What is compaction in Cassandra?

Hey Guys!!! Welcome to tutorial hub. Lets talk about an important background process in Apache Cassandra called Compaction

 

What is Compaction?

Compaction is a periodic, SSTable maintenance process, which performs the following tasks

  • Merges most recent partition keys and columns.
  • Evicts deleted and TTLexpired partition columns.
  • Creates new SSTable.
  • Rebuilds partition index and partition summary.

 

Why it is required?

  • SSTables are immutable, so updates tend to fragment data over time.
  • Deletes are writes and must be periodically cleared.

NOTE: Compaction is an efficient process because SSTables are inherently sorted by partition key and no random I/O is required.

How does compaction affect reads and disk space?

During compaction

  • Disk I/O and utilization increase.

After compaction

  • Read performance increases as less SSTables are read for off-cache reads.
  • Disk utilization drops as old SSTables are deleted.

 

Available Compaction Strategies:

Size Tiered Compaction Strategy

Leveled Compaction Strategy

Date Tiered Compaction Strategy

 

CQL command to create compaction

CREATE TABLE performer (

first text PRIMARY KEY,

last text,

level text

) WITH compaction = {‘class’ : ‘<strategy>’, <params>};

Size Tiered Compaction:

STCS is the default compaction strategy.

Compacts set number of similarly sized SSTables to a larger SSTable.

 

Compaction is triggered when the system has enough (Default is 4) similarly sized SSTables. These are merged together, to form one larger SSTables. Later, when several large SSTables have accumulated, they will be merged to form one even-larger SSTable – and so on.

This means that the system has several size tiers (small SSTables, large SSTables, even-larger SSTables) and in each tier there are roughly the same number of files. When one tier is full, the system merges all its tables to one table in the next tier.

What is problem with STCS in update-heavy workload?

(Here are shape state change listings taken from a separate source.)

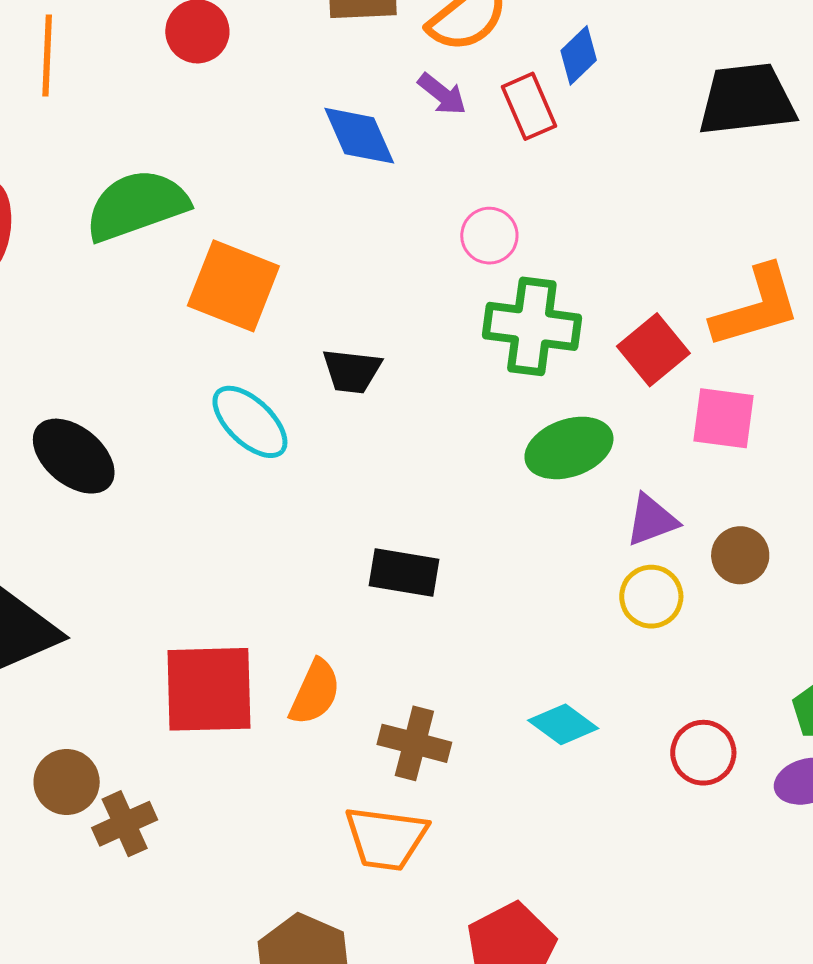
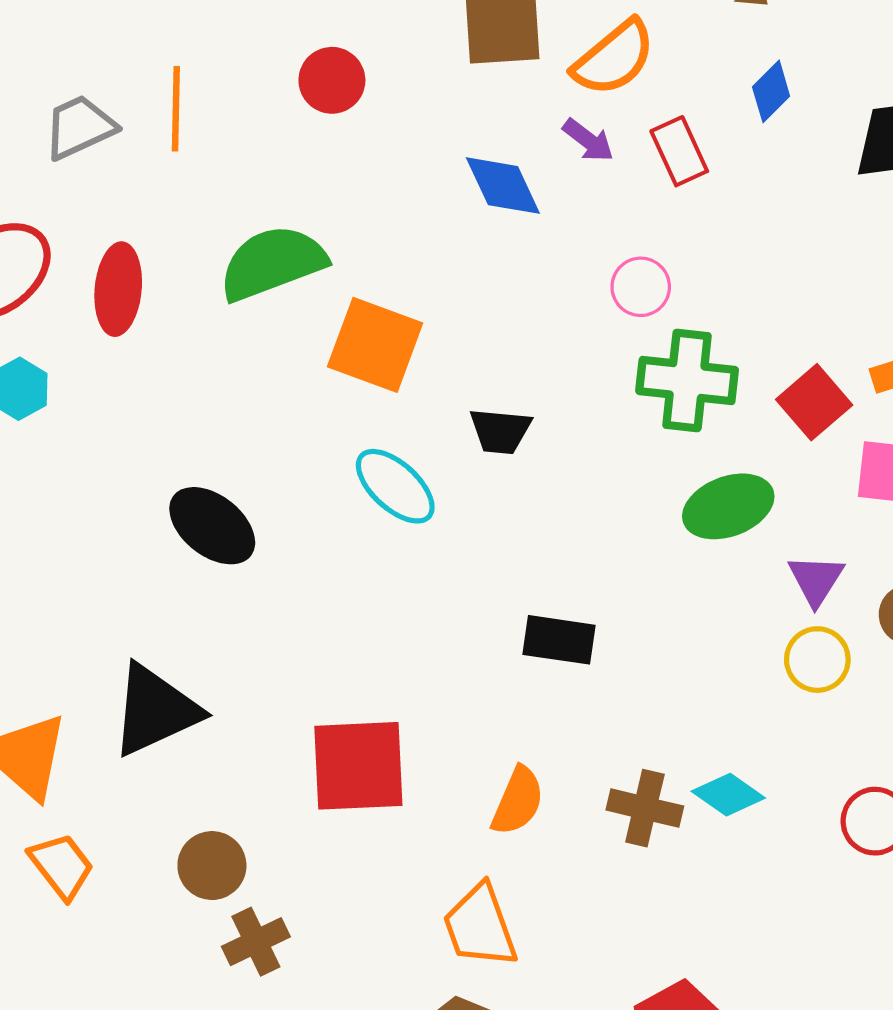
blue diamond: (579, 55) -> (771, 91), moved
purple triangle: (652, 520) -> (816, 580), turned -36
orange semicircle: (315, 692) -> (518, 801), moved
brown cross: (414, 743) -> (645, 808), moved
brown cross: (125, 824) -> (256, 942), moved
orange trapezoid: (386, 838) -> (480, 926), moved, turned 64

  • Frequently updated partitions may spread across many SSTables. In the worst case, we could have columns from a given row in each SSTable.

 

  • A substantial amount of space can be wasted since there is no guarantee as to how quickly obsolete columns will be merged out of existence; this is particularly noticeable when there is a high ratio of deletes.

 

  • Space can also be a problem as SSTable grows larger from repeated compactions, since an obsolete SSTable cannot be removed until the merged SSTable is completely written. Requires significant disk space (2 x free disk space as largest CQL table)

Leveled Compaction Strategy:

With leveled compaction, instead of potentially huge SSTables the system uses small, fixed-size (by default 160 MB) SSTables divided into different “levels”.

 

 

Within each level, SSTables are guaranteed to be non-overlapping. Each level is ten times as large as the previous.

 

Implications of Leveled Tiered Strategy:

  • With the leveled compaction strategy, SSTable reads are efficient. The great number of small SSTables doesn’t mean we need to look up a key in that many SSTables, because we know the SSTables in each level have disjoint ranges, so we only need to look in one SSTable in each level. In the typical case, we just need to read one SSTable.

 

  • The other factors making this compaction strategy efficient are that at most 10% of space will be wasted by obsolete rows, and only enough space for ~10x the SSTable size needs to be reserved for temporary use by compaction.

 

  • The downside of this method is two times more I/O on writes, so it is not as good for write-new-data-mostly workloads.

 

What compaction strategy should you use?

SizeTieredCompaction-pros SizeTieredCompaction-cons
Relatively low overhead per compaction due to small numbers of SSTables involved.

 

May be optimal for write-heavy applications.

Upto 2*largest table free disk space is needed for compaction.

 

Frequently updated partitions may spread across many SSTables making read queries slow.

 

A substantial amount of space can be wasted since there is no guarantee as to how quickly obsolete columns will be merged out of existence

LeveledCompaction-pros LeveledCompaction-cons
Reduces total potential SSTables to be touched for each read.

 

Less disk space needed for compaction.

 

Better tombstone eviction.

 

May be optimal for read-heavy applications.

Compaction is more frequent – higher throughput required ( May be an issue for older ,slower hardware)

 

No advantage if rows are write once.